__To-do item__: Images are not part of the copy; write out the rest of the data exactly as given.

[[ Information given open ]]

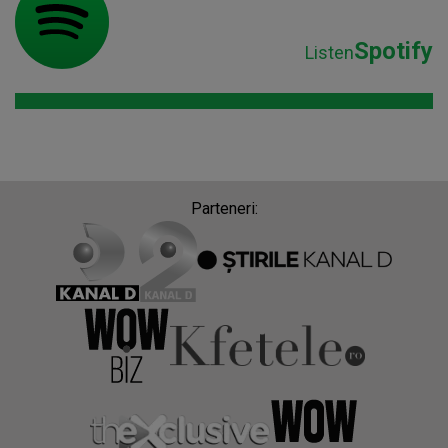
Spotify
Listen
Parteneri:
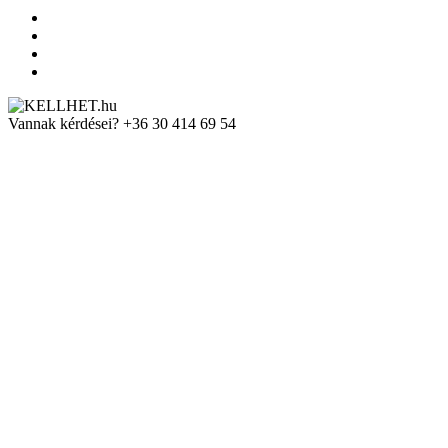
Vannak kérdései?
+36 30 414 69 54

[[ Information given closed ]]

__Task output__:
Spotify
Listen
Parteneri:
Vannak kérdései?
+36 30 414 69 54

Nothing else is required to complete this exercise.